書籍化・WEB版【稀代の悪女、三度目の人生で……】(一章)31

「本来塩害対策なんて数年単位で行うものなのにね」
「そうよねえ。3年の中盤から準備し始めたと聞いた時にはびっくりしたわ。実質1年しか無いのだもの。何もなくても成果なんてほぼ出せなかったでしょうね」

 当時を思い出すとどうしても苦笑いが出てしまうわ。

 でも仕方ないとも思うのよ。

 あらゆる面において他の3クラスのようなクラス内外での助け合いが少ないのよね。その上学年が上がるほど馬鹿にされ続けたせいで影を潜めて生活するか、学生生活の維持に必死なのが彼らの特徴だもの。

 各専攻科に分かれる2年目からはクラスとしては特にまとまりがなくなってくるのも特徴ね。

「特にあの時の4年Dクラスは長子が多くて兄姉からの前情報もあまり無かったから焦ったのでしょうね」
「最終学年前の3年間他のクラスから馬鹿にされ続けて引っ込み思案に拍車がかかった学生もいたんでしょ」
「そうよ。その上脳き、いえ、冒険者志望が多くて既に働いているような状態だったり、塩害地域やその近隣の下級貴族が多くて災害の影響を生家がもろに受けていたり、平民で富裕層だけど家業の景気が思わしくなくて手伝っていたり。とてもじゃないけれど一部の引っ込み思案な同級生が最終学年の研究について声を上げるのは難しかったでしょうし、話したとしてもまともに耳も時間も傾けられなかったはずよ」
「学生が学業に専念しきれなかった最たるクラスだね」

 キャスちゃんてば、的確で素敵ね。

 同じ専攻科の他のクラスが最終学年に近づいてきてざわつき始めてから、自分達の置かれた現状をクラス全体が改めて悟るっていう……Dクラスの悪しき習慣を突き詰めた進み方をした、みたいな?

 でもまあ、一部の教師達の働きかけと自分達のクラスに多かった塩害地域やその近隣地域出身者のお陰で研究は塩害をテーマにして動き出そうとはしていたみたい。

 なのに起こった100年に1度レベルの災害。加えてその余波で実質的な被害を受けた土地以外の、2次的な被害が起こっていた近隣の諸事情。

 領主から協力が得られなくなって彼らの卒業研究は方向転換を余儀なくされ、行き詰まったの。

「魔法でどうにかしようとしてたのは無謀だよね」
「それについてはキャスちゃんに激しく同意するわ。何かしらの研究成果が欲しいからって流石に短慮が過ぎるもの」

 脳き、えっと、クラス内の一部の魔法が得意な学生達は魔法で土地を洗浄、なんて広大な土地に実行しようと考えてたみたい。割と本気で。

 そんな事をすれば魔力枯渇でトチ狂っちゃう事を、そんな愚かしい力技を視野に入れようとしてしまうほど焦ったみたいね。

 私と同じ1年生は4年生とは逆に兄や姉を持つ人達が多かったから、同級生がそんな話をしていたのを小耳に挟んだ時には耳を疑ってつい2度聞きしちゃった。

 魔力枯渇はね、それくらいとっても苦しいの。常人が何度もやれば言葉そのままの意味で気が狂ってしまいかねないほどね。

 実は枯渇する度に内包する魔力量は上がるけれど、どれくらい上がるかは個人差が大きいしそんな事は誰も言わないわ。チャレンジするお馬鹿さんが出ても困るし、リスクの方が高すぎるもの。

 だから新入生との共同研究はどうかと提案してもらったの。4年生の弟妹である1年生の方から。私は軽く誘導しただけよ。

 新入生が魔法についての授業を受ける時に必ず最初の時間はたっぷり使って魔力枯渇の注意を受けるの。具体例を出してね。

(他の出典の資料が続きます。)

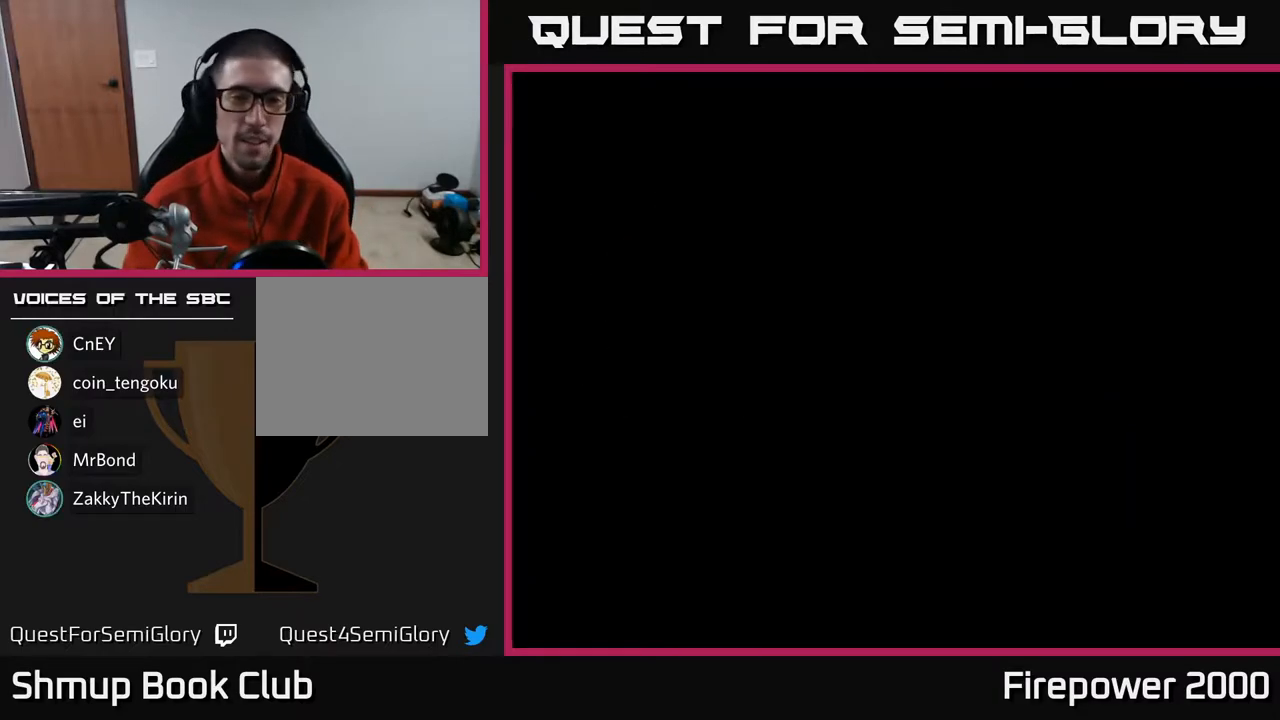
{"buttons": ["A", "X"], "left_stick": "center", "right_stick": "center", "events": [[433, "X", "down"], [483, "A", "down"]]}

 だからその直後に塩害に関する古い資料をわざと彼らの眼の前で落としたわ。

 回りくどい方法だけれど、この国の長子ってとにかくプライドが高いの。だから他人の、それも下級生が普通に提案しただけでは4年生は頷かない。

 甘え上手で血の繋がった弟妹があの手この手でお願いするのが成功の鍵よ。

 それに綿を仕入れていると学園祭の補助金は当然だけれど足りないし、仮に足りてもただ仕入れるだけだと売り上げも減るもの。別の所からお金と人手を引っ張って補填できるなら、それにこした事はないじゃない?

 学園の基本理念は平等ではなく、あくまでヒエラルキーが主軸。そこを満たせばやり方次第でそういうのは認められるものなの。兄姉を持つ同級生を誘導していけば、道は開けたわ。